Reputation: 333
I wonder why i get unexpected performances with these two pairs of obvious examples of recursion.
The same recursive function is faster inside a struct (rec2 VS rec1) and the same recursive template function is faster with a dummy parameter (rec4 VS rec3) !
Are the C++ functions faster with more arguments ?!
Here is the code tried :
#include <QDebug>
#include <QElapsedTimer>
constexpr std::size_t N = 28;
std::size_t counter = 0;
// non template function which take 1 argument
void rec1(std::size_t depth)
{
++counter;
if ( depth < N )
{
rec1(depth + 1);
rec1(depth + 1);
}
}
// non template member which take 2 arguments (implicit this)
struct A
{
void rec2(std::size_t depth)
{
++counter;
if ( depth < N )
{
rec2(depth + 1);
rec2(depth + 1);
}
}
};
// template function which take 0 argument
template <std::size_t D>
void rec3()
{
++counter;
rec3<D - 1>();
rec3<D - 1>();
}
template <>
void rec3<0>()
{
++counter;
}
// template function which take 1 (dummy) argument
struct Foo
{
int x;
};
template <std::size_t D>
void rec4(Foo x)
{
++counter;
rec4<D - 1>(x);
rec4<D - 1>(x);
}
template <>
void rec4<0>(Foo x)
{
++counter;
}
int main()
{
QElapsedTimer t;
t.start();
rec1(0);
qDebug() << "time1" << t.elapsed();
qDebug() << "counter" << counter;
counter = 0;
A a;
t.start();
a.rec2(0);
qDebug()<< "time2" << t.elapsed();
qDebug()<< "counter" << counter;
counter = 0;
t.start();
rec3<N>();
qDebug()<< "time3" << t.elapsed();
qDebug()<< "counter" << counter;
counter = 0;
t.start();
rec4<N>(Foo());
qDebug()<< "time4" << t.elapsed();
qDebug()<< "counter" << counter;
qDebug() << "fin";
return 0;
}
I get this output :
time1 976
counter 536870911
time2 341
counter 536870911
time3 241
counter 536870911
time4 201
counter 536870911
fin
I have : Windows 8.1/i7 3630QM/latest Qt chaintool/c++14 enabled
Upvotes: 2
Views: 108
Reputation: 32732
I was finally able to look at this on Visual Studio 2015 Community. Examining the disassembly of the compiled code, rec1 and rec2 are recursive. They are very similar in the generated code, and although rec2 has more instructions it runs slightly faster. rec3 and rec4 both generate a series of functions for all the different values of D in the template parameter, and in this case the compiler has eliminated many of the function calls, eliminated others, and added a larger value to count. (For example, rec4<10> just adds 2047 to count and returns.)
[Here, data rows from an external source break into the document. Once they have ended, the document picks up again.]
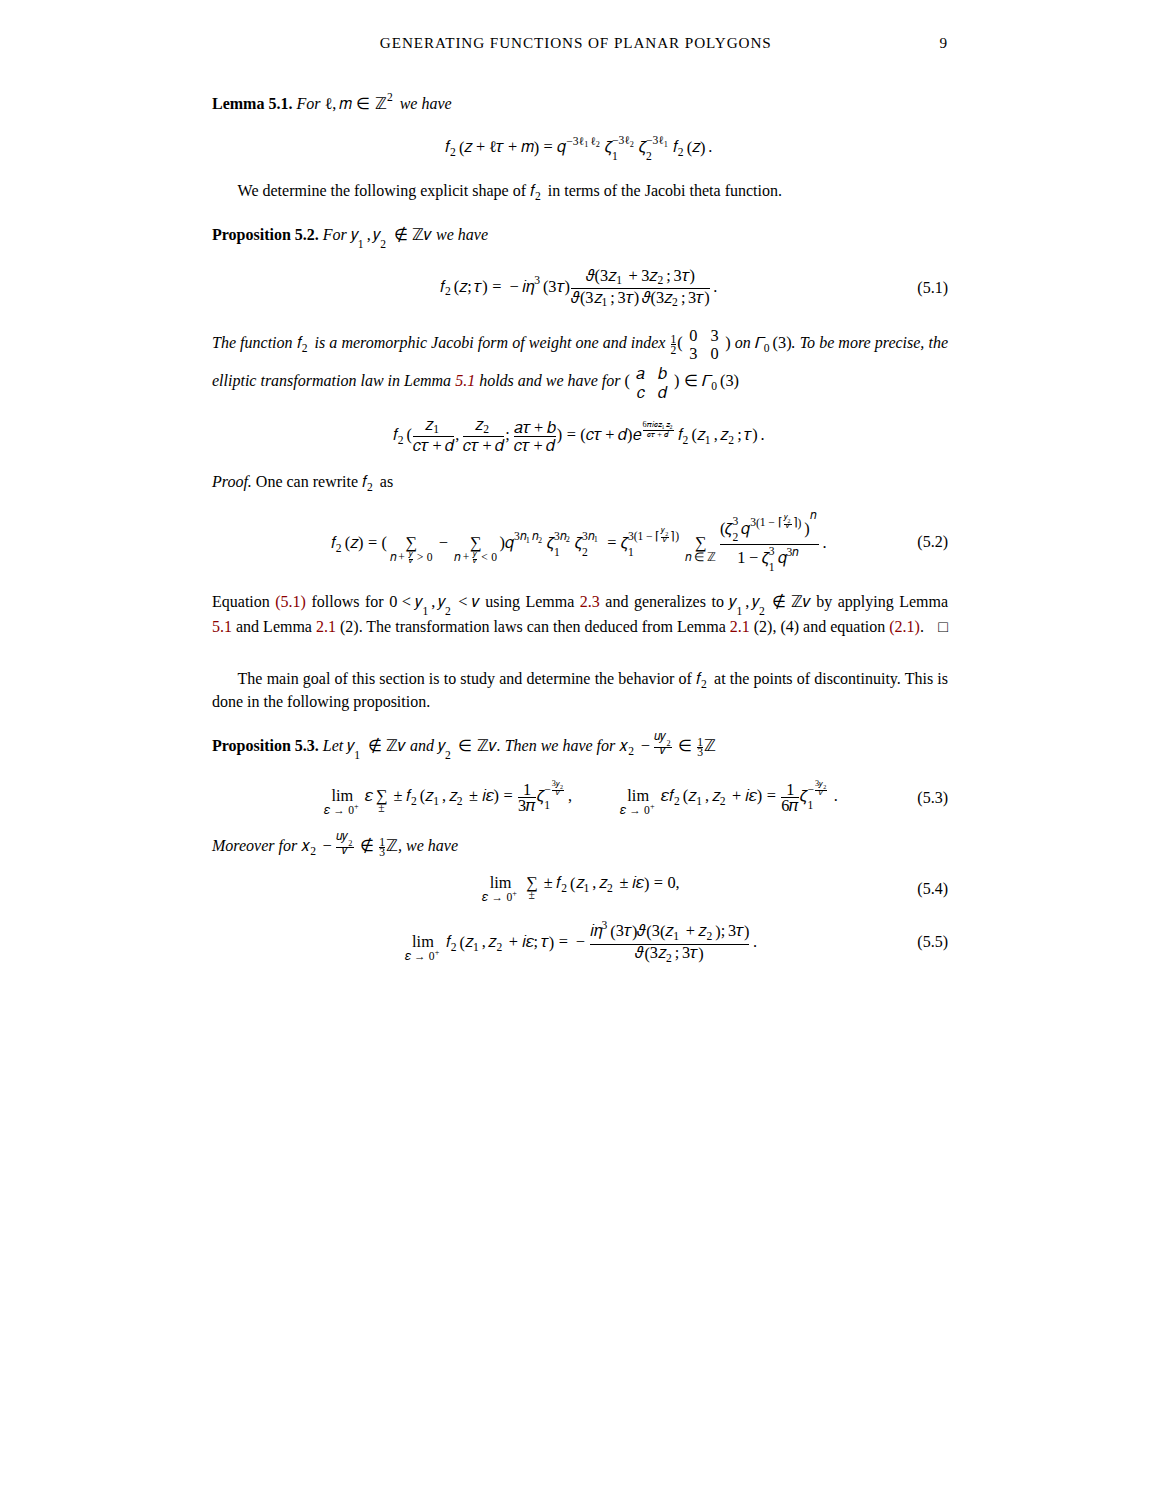GENERATING FUNCTIONS OF PLANAR POLYGONS 9
Lemma 5.1. For ℓ,m∈ℤ2 we have
f2 (z+ℓτ+m) = q−3ℓ1ℓ2 ζ1−3ℓ2 ζ2−3ℓ1 f2 (z) .
We determine the following explicit shape of f2 in terms of the Jacobi theta function.
Proposition 5.2. For y1,y2∉ℤv we have
f2(z;τ) = −iη3(3τ) ϑ(3z1+3z2;3τ) ϑ(3z1;3τ)ϑ(3z2;3τ) . (5.1)
The function f2 is a meromorphic Jacobi form of weight one and index 12(0330) on Γ0(3). To be more precise, the elliptic transformation law in Lemma 5.1 holds and we have for (abcd)∈Γ0(3)
f2 ( z1cτ+d , z2cτ+d ; aτ+bcτ+d ) = (cτ+d) e6πicz1z2cτ+d f2(z1,z2;τ) .
Proof. One can rewrite f2 as
f2(z) = ( ∑n+yv>0 − ∑n+yv<0 ) q3n1n2 ζ13n2 ζ23n1 = ζ13(1−⌈y2v⌉) ∑n∈ℤ (ζ23q3(1−⌈y2v⌉))n 1−ζ13q3n . (5.2)
Equation (5.1) follows for 0<y1,y2<v using Lemma 2.3 and generalizes to y1,y2∉ℤv by applying Lemma 5.1 and Lemma 2.1 (2). The transformation laws can then deduced from Lemma 2.1 (2), (4) and equation (2.1). □
The main goal of this section is to study and determine the behavior of f2 at the points of discontinuity. This is done in the following proposition.
Proposition 5.3. Let y1∉ℤv and y2∈ℤv. Then we have for x2−uy2v∈13ℤ
limε→0+ ε ∑± ± f2(z1,z2±iε) = 13π ζ1−3y2v , limε→0+ ε f2(z1,z2+iε) = 16π ζ1−3y2v . (5.3)
Moreover for x2−uy2v∉13ℤ, we have
limε→0+ ∑± ± f2(z1,z2±iε) =0, (5.4)
limε→0+ f2(z1,z2+iε;τ) = − iη3(3τ)ϑ(3(z1+z2);3τ) ϑ(3z2;3τ) . (5.5)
So the performance difference you see is mostly due to how the compiler optimizes each version, with slight differences in how the code flows thru the CPU also a factor.
My results (time measured in seconds), compiled with /Ox /O2:
time1 1.03411
counter 536870911
time2 0.970455
counter 536870911
time3 0.000866
counter 536870911
time4 0.000804
counter 536870911
Upvotes: 1